## REQUIREMENT
Copy everything from "Secondly, climate hazards, such" down to "meeting those expectations." in the passage on climate change and worker safety, switching "businesses" to "employers".

*** PASSAGE Section Begins ***

WHEN I’M posed this question, there are a number of ways to answer it. Firstly – and simply – the places where people work are increasingly susceptible to excessive heat, extreme weather, sun exposure, and the consequences that accompany them.
Secondly, climate hazards, such as floods or heat, are not necessarily new, and OSH professionals will already be managing the risks related to them. Professionals who spend their careers keeping people safe and healthy at work are fluent in the language of risk and are adept at the practice of managing it. Risks created by climate change are therefore something that OSH professionals can and do, with the appropriate support and resource, anticipate and prepare for.
The third answer to the question is around how the profession supports businesses in their drive to be sustainable – both environmentally and socially. We live and work in an age where there are high expectations of businesses in terms of how they look after their people, and our profession plays a key role in meeting those expectations.
IOSH’s new white paper, The heat is on: protecting worker health and safety from the impacts of climate change, delves deeper into this subject. It highlights the main risks for worker health and safety that are posed by climate change, including but by no means limited to extreme temperatures, rises in sea levels and increases in vector-borne and infectious diseases.

*** PASSAGE Section Ends ***
*** EXTRACTED DATA Section Begins ***

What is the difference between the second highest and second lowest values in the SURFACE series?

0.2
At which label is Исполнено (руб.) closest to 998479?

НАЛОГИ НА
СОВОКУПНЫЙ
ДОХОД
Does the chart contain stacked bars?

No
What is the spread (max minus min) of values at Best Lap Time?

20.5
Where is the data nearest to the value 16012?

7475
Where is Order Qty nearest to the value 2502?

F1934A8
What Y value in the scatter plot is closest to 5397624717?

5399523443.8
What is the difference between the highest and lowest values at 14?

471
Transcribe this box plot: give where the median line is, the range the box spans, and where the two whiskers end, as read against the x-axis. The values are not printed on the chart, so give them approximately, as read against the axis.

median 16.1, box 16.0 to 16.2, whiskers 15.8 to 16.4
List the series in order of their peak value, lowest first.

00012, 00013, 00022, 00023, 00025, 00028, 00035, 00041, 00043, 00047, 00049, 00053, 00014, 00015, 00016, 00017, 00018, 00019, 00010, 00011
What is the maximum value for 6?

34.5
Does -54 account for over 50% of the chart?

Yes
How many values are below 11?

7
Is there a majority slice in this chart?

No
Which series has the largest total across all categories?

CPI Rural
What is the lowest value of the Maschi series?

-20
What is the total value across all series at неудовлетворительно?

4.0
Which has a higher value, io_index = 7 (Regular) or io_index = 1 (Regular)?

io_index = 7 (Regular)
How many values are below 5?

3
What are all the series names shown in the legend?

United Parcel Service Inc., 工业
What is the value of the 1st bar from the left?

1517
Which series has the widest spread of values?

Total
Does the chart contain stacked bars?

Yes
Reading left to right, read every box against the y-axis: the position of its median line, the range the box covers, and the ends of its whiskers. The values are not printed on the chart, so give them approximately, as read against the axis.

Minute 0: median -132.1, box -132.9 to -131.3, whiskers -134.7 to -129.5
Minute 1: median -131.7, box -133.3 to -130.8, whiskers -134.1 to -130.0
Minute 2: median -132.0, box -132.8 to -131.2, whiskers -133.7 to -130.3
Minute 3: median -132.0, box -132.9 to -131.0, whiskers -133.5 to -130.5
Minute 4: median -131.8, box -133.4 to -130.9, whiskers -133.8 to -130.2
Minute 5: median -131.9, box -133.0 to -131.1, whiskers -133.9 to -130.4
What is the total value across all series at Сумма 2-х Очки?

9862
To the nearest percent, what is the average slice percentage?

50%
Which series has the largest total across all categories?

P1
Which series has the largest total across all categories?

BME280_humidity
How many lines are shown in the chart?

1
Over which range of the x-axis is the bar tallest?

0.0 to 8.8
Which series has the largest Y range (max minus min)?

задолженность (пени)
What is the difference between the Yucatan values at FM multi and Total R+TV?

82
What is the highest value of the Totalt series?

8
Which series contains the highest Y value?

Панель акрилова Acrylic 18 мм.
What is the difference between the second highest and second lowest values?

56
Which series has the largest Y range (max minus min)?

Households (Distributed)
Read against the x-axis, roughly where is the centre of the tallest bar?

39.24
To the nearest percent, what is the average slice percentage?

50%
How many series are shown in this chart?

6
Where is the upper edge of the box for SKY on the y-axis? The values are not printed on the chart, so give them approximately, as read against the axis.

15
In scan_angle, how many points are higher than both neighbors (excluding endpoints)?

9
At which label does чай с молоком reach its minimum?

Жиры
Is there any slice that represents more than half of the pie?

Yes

*** EXTRACTED DATA Section Ends ***

## WRITTEN ANSWER
Secondly, climate hazards, such as floods or heat, are not necessarily new, and OSH professionals will already be managing the risks related to them. Professionals who spend their careers keeping people safe and healthy at work are fluent in the language of risk and are adept at the practice of managing it. Risks created by climate change are therefore something that OSH professionals can and do, with the appropriate support and resource, anticipate and prepare for.
The third answer to the question is around how the profession supports employers in their drive to be sustainable – both environmentally and socially. We live and work in an age where there are high expectations of employers in terms of how they look after their people, and our profession plays a key role in meeting those expectations.